When Gillick resigned before the 1994 season, Gord Ash moved into the general manager’s office. At that point, Guerrero says, everything changed. He maintains that his status as most favoured scout made him a target. And he doesn’t equivocate about who targeted him.
“I left Jays because of Gord Ash,” he says, piling beans on top of the rice. “Ash wanted me out.”

Sport’s great divide runs between those who played and those who never did. Those who played have more respect for their peers than for those who only watched.

That’s the way Guerrero frames it: Ash couldn’t understand the game he didn’t play and Ash envied the player-to-player respect Gillick accorded Guerrero. Guerrero says that his problems with Ash and Ash’s allies started well before Gillick’s resignation.

“I see this pitcher, sixteen, maybe five-nine, right-hander, skinny, fastball 88,” he says. “I wanna sign. Mel Queen comes. He says, ‘He’s already as good as he gonna be.” I’m saying, he good right now and we get him cheap. Mel Queen, he kill it. The Dodgers sign him: Pedro Martinez. ’Cuz of Mel Queen Toronto don’t get a Hall of Famer.”

“Queen was Ash’s guy. Others too. Pat retires, they want me out too. They don’t let me do my job. No money. Players I sign getting traded.”

Retelling the story makes Guerrero’s blood rise. His face reddens. He’d require a doctor’s attention if he could hear a conversation I had with Ash, who was let go by the Jays in 2002. Ash claimed Guerrero made things “difficult for himself.”

“Epy’s friendship with Pat transcended his business relationship with the organization,” Ash said. “During my first years as GM, we actually expanded our Dominican operation with Epy. But it became unworkable. All we were asking for was a degree of accountability. Epy was the Lone Ranger. That was his persona as a scout.”

That “Lone Ranger” shot is aimed at Epy’s self-promotion, his readiness to fill reporters’ notebooks, which rubbed many Jays staffers the wrong way.

In September 1995, Guerrero tendered his resignation. No Epy Guerrero Day. No send-off party. It was undignified, but easy to understand: New general managers sweep out offices with big brooms. What’s harder to explain are the reasons why Guerrero isn’t working today or why his phone hasn’t rang in two years. One of the sons can explain. Not Joel, though. He runs back to the diamond. He has pitchers’ arms to ice after the workout.

*

My father used to take us on his scouting trips,” says Mike Guerrero, sitting behind the dugout of Los Leones de Escogido. “We all wanted to play, but all of that time we spent with him prepared us better for other types of careers in the game.”

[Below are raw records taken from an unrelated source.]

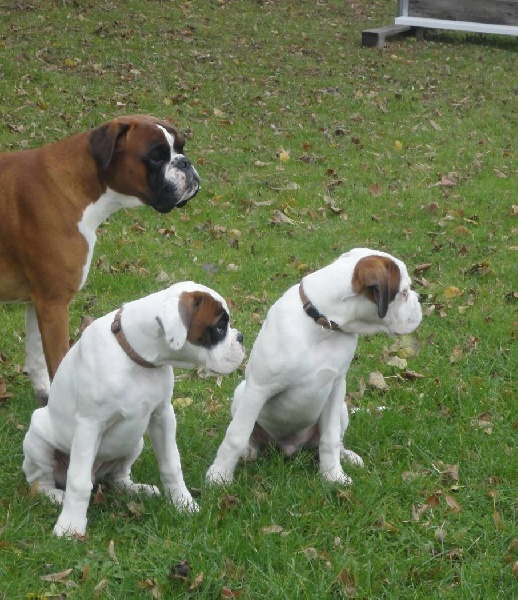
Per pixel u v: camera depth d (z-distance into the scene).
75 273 4.16
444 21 10.39
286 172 6.39
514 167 6.77
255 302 4.92
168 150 4.16
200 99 7.70
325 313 3.81
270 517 3.79
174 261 5.21
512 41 10.70
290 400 3.88
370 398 4.36
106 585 3.58
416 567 3.67
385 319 3.83
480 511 3.86
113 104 7.28
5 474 3.95
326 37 10.18
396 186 6.26
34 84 7.48
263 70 8.70
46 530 3.75
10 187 4.13
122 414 3.70
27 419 4.21
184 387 4.39
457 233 5.54
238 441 3.88
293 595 3.55
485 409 4.28
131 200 4.18
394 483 3.93
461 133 7.49
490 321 4.80
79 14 9.50
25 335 4.51
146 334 3.65
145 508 3.81
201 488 3.88
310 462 4.05
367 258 3.82
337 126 7.43
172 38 9.27
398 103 8.13
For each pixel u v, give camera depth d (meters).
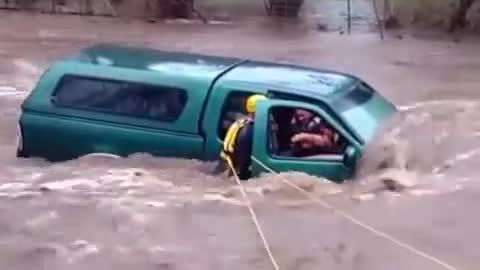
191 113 11.51
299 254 8.11
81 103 12.02
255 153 11.12
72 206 9.57
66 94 12.12
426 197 9.99
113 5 38.84
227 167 11.17
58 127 11.98
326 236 8.61
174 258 8.03
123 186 10.47
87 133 11.91
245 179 11.14
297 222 9.03
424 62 28.50
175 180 10.85
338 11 41.62
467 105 17.09
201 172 11.28
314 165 10.95
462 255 8.04
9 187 10.38
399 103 19.41
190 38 33.16
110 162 11.66
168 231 8.77
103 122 11.85
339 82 12.05
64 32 33.06
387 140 11.28
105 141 11.84
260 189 10.38
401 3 38.56
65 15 37.62
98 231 8.74
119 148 11.78
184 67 12.10
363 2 43.75
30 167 11.76
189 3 39.25
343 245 8.35
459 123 13.40
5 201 9.74
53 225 8.91
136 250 8.23
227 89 11.48
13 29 33.22
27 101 12.20
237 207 9.62
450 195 9.92
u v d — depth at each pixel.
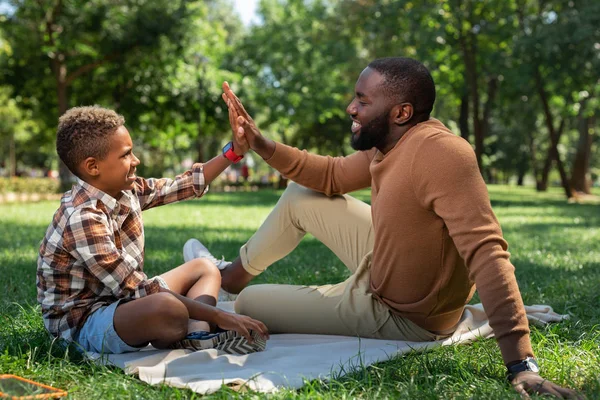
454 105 34.09
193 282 3.58
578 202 26.23
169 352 3.11
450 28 23.67
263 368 2.98
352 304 3.49
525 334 2.69
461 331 3.63
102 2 22.98
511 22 24.34
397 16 23.66
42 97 26.20
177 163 55.09
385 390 2.64
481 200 2.85
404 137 3.16
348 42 28.83
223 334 3.20
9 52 24.11
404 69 3.13
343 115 39.81
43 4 22.72
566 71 22.28
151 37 23.20
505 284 2.71
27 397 2.44
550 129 26.88
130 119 27.47
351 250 3.82
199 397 2.63
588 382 2.75
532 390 2.55
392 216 3.13
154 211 15.70
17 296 4.75
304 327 3.61
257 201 21.56
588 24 21.08
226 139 49.03
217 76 30.33
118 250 3.15
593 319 4.12
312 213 3.84
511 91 25.12
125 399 2.57
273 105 34.91
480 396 2.53
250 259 4.04
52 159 60.94
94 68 25.69
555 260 7.06
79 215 3.03
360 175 3.74
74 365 2.93
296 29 35.28
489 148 56.72
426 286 3.23
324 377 2.81
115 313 3.09
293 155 3.71
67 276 3.17
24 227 10.67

All five of Epy’s sons work in baseball, but Mike, at thirty-six the second oldest, is the most ambitious. He spends his winters as the assistant general manager of Escogido, one of two Dominican league teams in Santo Domingo. During the summer he manages a minor-league team in the Milwaukee Brewers system.

His Leones are running up the score on San Pedro de Macoris – 8-0 – but he’s working the cellphone, trying to land a major-leaguer for a pennant drive. He hasn’t done an MBA like a lot of thirty-something baseball execs, but he’s new school enough to talk about “networking” for players.

Ten years have passed since his father’s break with the Jays, but it’s hard for Mike to talk about it, not just because of his father’s pain. No, it’s sensitive stuff because Gord Ash is Milwaukee’s assistant general manager. He’s Mike Guerrero’s boss, and also the boss of Mike’s older brother Sandy, manager of Milwaukee’s Double A farm team.

“If Gord had problems with my father, he never let them affect how he treated us,” Mike says.

Mike picks up the story where his father left off.

“When my father left the Jays, he took a job with Milwaukee. Things were different. Milwaukee couldn’t give him the same support that Toronto did. The business was changing. Every major-league team had a complex in the Dominican like his and the Dodgers’. They spend a lot more money on players. My father used to sign a kid for $2,000, maybe $3,000. All of a sudden it was $100,000, $500,000, even a million. And Milwaukee wasn’t going to compete for those.”

Epy felt as outmatched as San Pedro is in the game against Escogido. There was no Tony Fernandez this time. He couldn’t dine out on his old success stories forever.

After the 2002 season, the Brewers announced that they were dropping Epy Guerrero. They complained that they saw negligible returns on their annual half-million-dollar investment in their Dominican operation. And, if you’re looking for more dots to connect, the Brewers dropped Guerrero not long after Gord Ash was hired.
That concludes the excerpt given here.